» ACTIVITY
Locate each line in the records below that contains the string "viajes" and copy those lines. Treat the match as case-sensitive.

» DATA
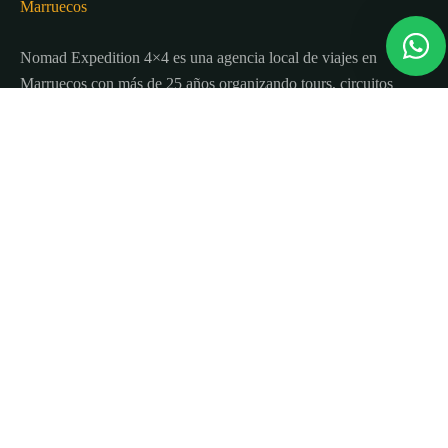
Nomad Expedition 4×4 es una agencia local de viajes en
Marruecos con más de 25 años organizando tours, circuitos
y excursiones por todo el país.
Sobre nosotros
Quienes Somos
Blog de viajes y consejos
Términos y Condiciones
Contacto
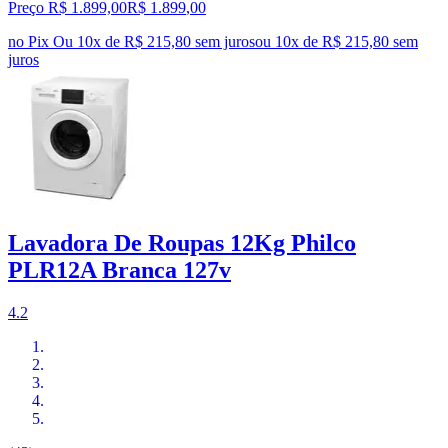
Preço R$ 1.899,00
R$
1.899
,
00
no Pix
Ou 10x de R$ 215,80 sem juros
ou
10
x de
R$ 215,80
sem
juros
Lavadora De Roupas 12Kg Philco
PLR12A Branca 127v
4.2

» TASK SOLUTION
Nomad Expedition 4×4 es una agencia local de viajes en
Blog de viajes y consejos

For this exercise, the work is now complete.